Two CHASS Faculty Members Receive NC State Foundation Grants
Communication professor Fernanda Duarte and English professor David Rieder recently received NC State University Foundation Grants for pioneering projects integrating AI and STEM with the Humanities and Social Sciences.
The foundation’s grant program provides funding for new and innovative programs or initiatives that enhance the quality of undergraduate and graduate experiences at NC State. The two College of Humanities and Social Sciences projects were among the top 10 to receive grants for fiscal year 2025.
We caught up with Duarte and Rieder to learn more about their projects.
Fernanda Duarte
Duarte was awarded $50,000 over two years for “Creative and Critical Making for Sustainable Innovation.” She will lead an intercollege, interdisciplinary team of NC State faculty to develop a series of critical and creative technology-making workshops at NC State Libraries in partnership with community members. The initiative will also include course offerings in design and communication.
The other team members are professors Kate Greder and Lesley-Ann Noel from the College of Design; English professor Jason Miller; and Justin Haynes from NC State Libraries.

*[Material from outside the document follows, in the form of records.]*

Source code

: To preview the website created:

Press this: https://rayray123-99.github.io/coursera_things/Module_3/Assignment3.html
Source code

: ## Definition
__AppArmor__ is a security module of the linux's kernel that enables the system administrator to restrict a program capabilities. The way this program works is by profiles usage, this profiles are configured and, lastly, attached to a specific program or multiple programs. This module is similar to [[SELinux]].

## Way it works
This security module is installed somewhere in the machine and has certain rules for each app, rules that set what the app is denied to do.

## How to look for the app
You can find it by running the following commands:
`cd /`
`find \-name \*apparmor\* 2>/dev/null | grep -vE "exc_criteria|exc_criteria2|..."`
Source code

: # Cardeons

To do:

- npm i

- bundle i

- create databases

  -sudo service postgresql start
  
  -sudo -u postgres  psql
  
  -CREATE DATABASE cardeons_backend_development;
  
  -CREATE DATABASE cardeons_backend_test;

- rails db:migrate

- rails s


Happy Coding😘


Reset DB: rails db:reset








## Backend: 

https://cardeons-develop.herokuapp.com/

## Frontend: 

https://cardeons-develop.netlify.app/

Duarte said the main goal of the project is to elevate experiences for all undergraduates, especially those majoring in the humanities and social sciences and design. It will do so, she added, in ways that not only enhance students’ understanding of complex concepts but also cultivate skills essential for success in an increasingly interconnected and rapidly evolving world.
The initiative aims to:
- Promote high-impact experiences for undergraduate students prioritizing critical technological literacy, open knowledge and community engagement.
- Establish long-term collaborations with community partners in ways that acknowledge the value of their expertise and connect the collegiate experience to real-life scenarios.
- Incubate and sustain a culture of creative and critical knowledge production through multimodal and interdisciplinary collaboration within CHASS, the College of Design, and NC State Libraries.
For more information about Duarte, visit her faculty page.
David Rieder
Rieder received $29,000 for “Preparing for Futures of Writing with Generative AI and Large Language Models.” As principal investigator, he will work with Ray Zeisz and Michael Babb from the Technology Infrastructure Lab at the William & Ida Friday Institute for Educational Innovation.
The project, Rieder said, comprises a series of hands-on workshops and guest speakers that will offer students in CHASS and other colleges the opportunity to acquire the basic skills, knowledge and perspective needed for a competitive foot forward in the new era of popular computing.
The project’s key goals are to:
- Introduce students to popular computing based on Generative AI and large language models (LLMs) like Chat GPT and Claude 3;
- Teach students how to effectively use common commercial AI tools they can apply to their work and lives in ethical ways;
- Familiarize students with a global approach to computing by focusing on diverse and inclusive approaches;
- Inspire students to find new use cases for LLMs and more broadly AI machine learning to solve problems in the humanities and social sciences;
- Educate students in a series of hands-on workshops on how to use commercial LLMs in an ethically responsible way;
- Expose students to basic programming in a fun but productive environment.